Collins released his grip and straightened. Before he could think clearly, Weare reached for the other man’s crotch. The front of Collins’s shorts stood tented in the near dark. Weare tugged downward. The lieutenant’s erection snapped out—an uncircumcised beaut wreathed in dark curls, with two fat balls hanging loose and full beneath. No more lusting from afar in the showers; Collins was his, all his. And he was the lieutenant’s.

Collins planted a hand on top of Weare’s head and guided him down. Lips met cockhead and noose of foreskin. A funky tang ignited on Weare’s tongue.

“Suck it,” Collins urged. “Oh, dude, suck my fucking dick…”

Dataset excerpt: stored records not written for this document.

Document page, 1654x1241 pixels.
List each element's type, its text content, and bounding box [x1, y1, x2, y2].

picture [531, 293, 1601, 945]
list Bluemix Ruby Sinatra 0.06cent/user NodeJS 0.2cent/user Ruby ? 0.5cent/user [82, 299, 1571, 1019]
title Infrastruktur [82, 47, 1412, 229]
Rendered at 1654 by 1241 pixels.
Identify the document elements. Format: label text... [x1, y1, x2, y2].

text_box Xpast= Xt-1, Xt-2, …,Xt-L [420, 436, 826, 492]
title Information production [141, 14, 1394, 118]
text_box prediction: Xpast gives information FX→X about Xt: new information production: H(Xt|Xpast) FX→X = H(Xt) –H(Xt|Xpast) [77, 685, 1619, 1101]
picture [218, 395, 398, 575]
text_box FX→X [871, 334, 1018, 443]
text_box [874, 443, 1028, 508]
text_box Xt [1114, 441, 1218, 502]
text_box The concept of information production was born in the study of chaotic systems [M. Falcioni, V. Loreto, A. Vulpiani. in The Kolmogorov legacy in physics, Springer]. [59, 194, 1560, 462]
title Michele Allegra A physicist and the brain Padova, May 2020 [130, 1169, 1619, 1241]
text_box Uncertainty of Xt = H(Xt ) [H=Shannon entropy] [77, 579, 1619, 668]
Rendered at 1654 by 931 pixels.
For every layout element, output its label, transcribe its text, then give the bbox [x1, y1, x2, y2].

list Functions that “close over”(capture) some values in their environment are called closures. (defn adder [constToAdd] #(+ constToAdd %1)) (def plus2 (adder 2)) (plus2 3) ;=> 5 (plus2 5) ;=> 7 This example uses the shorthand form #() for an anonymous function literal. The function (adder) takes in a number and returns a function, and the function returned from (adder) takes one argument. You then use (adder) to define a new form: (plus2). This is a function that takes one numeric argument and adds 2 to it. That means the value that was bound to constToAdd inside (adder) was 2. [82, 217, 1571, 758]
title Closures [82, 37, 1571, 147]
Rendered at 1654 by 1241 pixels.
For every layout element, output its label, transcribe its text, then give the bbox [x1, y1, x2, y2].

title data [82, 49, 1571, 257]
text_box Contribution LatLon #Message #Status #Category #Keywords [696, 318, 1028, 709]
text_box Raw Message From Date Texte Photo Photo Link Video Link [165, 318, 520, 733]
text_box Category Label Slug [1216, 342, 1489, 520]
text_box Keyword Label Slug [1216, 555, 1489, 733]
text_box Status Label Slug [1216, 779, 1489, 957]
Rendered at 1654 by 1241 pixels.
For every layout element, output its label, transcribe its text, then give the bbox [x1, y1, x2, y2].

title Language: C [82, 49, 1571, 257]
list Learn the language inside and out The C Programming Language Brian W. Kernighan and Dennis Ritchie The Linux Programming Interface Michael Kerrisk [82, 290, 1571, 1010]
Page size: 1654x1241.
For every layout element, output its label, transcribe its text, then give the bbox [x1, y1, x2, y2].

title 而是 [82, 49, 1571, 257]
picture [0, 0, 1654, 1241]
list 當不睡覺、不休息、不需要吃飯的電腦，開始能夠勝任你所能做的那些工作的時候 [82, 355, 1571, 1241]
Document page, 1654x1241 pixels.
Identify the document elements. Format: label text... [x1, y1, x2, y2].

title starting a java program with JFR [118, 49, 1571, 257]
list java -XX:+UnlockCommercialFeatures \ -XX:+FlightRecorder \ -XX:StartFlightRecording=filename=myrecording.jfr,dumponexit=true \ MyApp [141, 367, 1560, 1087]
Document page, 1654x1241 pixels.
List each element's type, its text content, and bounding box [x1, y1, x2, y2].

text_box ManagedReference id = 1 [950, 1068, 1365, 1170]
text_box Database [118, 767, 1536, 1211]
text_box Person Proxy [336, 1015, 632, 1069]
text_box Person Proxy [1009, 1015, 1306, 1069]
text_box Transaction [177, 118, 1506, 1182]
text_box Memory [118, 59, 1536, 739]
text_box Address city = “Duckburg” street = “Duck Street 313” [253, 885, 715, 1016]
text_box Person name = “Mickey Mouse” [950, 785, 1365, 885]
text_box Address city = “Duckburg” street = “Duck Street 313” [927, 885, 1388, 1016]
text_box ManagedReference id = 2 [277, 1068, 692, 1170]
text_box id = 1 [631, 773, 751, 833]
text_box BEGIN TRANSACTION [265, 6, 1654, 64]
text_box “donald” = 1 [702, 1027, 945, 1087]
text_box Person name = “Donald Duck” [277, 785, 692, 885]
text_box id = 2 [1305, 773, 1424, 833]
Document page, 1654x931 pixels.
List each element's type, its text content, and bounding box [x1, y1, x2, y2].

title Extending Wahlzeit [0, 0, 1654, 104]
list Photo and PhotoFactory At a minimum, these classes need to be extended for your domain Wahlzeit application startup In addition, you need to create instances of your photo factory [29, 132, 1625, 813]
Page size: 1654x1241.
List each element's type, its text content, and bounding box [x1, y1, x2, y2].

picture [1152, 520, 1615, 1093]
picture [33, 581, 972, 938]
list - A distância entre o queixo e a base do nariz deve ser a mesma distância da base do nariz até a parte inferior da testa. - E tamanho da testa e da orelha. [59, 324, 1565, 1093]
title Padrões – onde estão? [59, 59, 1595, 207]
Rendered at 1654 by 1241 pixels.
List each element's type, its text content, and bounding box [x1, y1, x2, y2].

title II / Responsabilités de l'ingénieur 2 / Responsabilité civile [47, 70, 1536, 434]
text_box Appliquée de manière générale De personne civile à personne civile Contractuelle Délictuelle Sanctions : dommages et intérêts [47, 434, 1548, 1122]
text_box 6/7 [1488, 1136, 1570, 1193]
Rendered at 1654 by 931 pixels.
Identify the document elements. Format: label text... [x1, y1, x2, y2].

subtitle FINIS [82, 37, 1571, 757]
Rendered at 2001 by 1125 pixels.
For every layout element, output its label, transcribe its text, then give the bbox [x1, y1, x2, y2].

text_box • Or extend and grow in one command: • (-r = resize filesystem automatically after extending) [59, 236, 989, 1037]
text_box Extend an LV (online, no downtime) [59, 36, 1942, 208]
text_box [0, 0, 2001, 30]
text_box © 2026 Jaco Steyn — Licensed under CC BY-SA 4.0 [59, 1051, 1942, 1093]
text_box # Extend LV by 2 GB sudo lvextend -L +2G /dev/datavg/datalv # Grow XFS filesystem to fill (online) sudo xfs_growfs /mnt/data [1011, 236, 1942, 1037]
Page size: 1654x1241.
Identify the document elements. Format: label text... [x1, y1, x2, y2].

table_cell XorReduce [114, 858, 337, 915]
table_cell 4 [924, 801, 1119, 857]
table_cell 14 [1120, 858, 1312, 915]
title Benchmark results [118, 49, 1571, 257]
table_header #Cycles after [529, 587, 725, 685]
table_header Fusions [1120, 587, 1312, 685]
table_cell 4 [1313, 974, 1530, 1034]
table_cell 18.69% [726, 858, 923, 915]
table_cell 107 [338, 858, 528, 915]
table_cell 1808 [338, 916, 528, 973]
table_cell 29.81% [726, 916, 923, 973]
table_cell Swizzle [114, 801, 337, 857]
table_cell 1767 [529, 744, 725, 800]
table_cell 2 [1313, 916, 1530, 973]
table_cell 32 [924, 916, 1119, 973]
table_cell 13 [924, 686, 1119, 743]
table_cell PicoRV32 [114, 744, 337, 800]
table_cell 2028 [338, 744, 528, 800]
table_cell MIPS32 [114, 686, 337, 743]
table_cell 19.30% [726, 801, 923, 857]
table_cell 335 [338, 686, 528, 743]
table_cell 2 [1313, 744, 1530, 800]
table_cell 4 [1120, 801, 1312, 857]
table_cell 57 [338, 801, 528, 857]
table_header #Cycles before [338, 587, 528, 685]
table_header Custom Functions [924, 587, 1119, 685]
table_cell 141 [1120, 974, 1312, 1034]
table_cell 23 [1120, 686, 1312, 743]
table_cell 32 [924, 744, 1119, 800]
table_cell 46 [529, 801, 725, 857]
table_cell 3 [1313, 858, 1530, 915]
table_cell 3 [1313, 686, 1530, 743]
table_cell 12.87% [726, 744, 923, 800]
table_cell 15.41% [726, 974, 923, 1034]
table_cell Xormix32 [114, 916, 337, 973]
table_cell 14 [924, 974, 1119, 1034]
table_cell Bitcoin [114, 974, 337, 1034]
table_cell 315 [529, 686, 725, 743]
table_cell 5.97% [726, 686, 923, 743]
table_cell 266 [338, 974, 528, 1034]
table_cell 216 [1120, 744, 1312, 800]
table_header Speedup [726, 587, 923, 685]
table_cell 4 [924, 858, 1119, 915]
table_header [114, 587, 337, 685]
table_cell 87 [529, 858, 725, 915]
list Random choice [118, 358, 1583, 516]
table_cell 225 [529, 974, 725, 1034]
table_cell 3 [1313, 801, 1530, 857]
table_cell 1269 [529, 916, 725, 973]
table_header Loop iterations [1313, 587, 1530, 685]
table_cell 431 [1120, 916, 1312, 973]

The smell, the taste, was as much home to Weare as Thanksgiving dinners and Christmas trees, candy bars and ice-cold watermelon at the height of August dog days, the fragrance of mowed summer lawns and the smoky haze in the air that telegraphs snowstorms are on their way during long, cold Maine winters.

He opened wider and swallowed the other soldier’s cock deeper, almost to the balls. Those he tickled, rolling the meaty pair around in their sac and stirring their sweaty smell.

“Oh fuck, yeah, keep doing that, dude,” Collins sighed.

Weare tugged. Collins responded with a grunt and shifted on the lower bunk. Weare sucked harder, faster. The sleeping bodies elsewhere in the dark added a level of excitement he hadn’t dreamed possible. But on this night, all things were.

The taste of the lieutenant’s precome strengthened. Nothing, Weare thought, could make this memory better, because eventually the sun would rise and they’d still be in this arid wasteland superimposed over the same space as the cradle of civilization, and neither man would be able to speak about the rebirth of sorts that had happened here because of rules, regulations and rhetoric over what could be asked or told.

Liquid warmth exploded across Weare’s tongue, salty and slightly sweet. Weare swallowed it down. The pressure and hot male stink in the air intensified. Time froze. The world held its breath.

Eventually, Collins spoke. “Turn around.”

Weare exhaled and shifted on the bunk. “What—?”

“Trust me.”

Collins yanked down the younger man’s shorts, baring his ass to warm breaths and more of those possibilities. Before Weare could comment or protest, cool, dense liquid drizzled over his most private flesh. Joy replaced worry. Weare shoved his face into his pillow to bury the laughter.

After setting down the bottle of chocolate syrup, Collins lowered his mouth to Weare’s asshole and feasted.

Now they stood together in a different country, a different time and political climate. They were the same men, however.

Collins smiled. “You’re here.”

“Couldn’t keep me away,” Weare said. “And now that I am…no more secrets. No more lies.”

“Great to see you,” Collins said.

Weare leaned closer. “Truly, dude. I’ve missed you. Oh, how much…”

Collins reached into his front pocket. The motion of his fingers captured Weare’s focus, and his mind drifted. From that wonderland between his legs, Collins produced a fresh lollypop and handed it over. Cherry. “Welcome home.”

Weare accepted the gift. Home? It sure felt like it.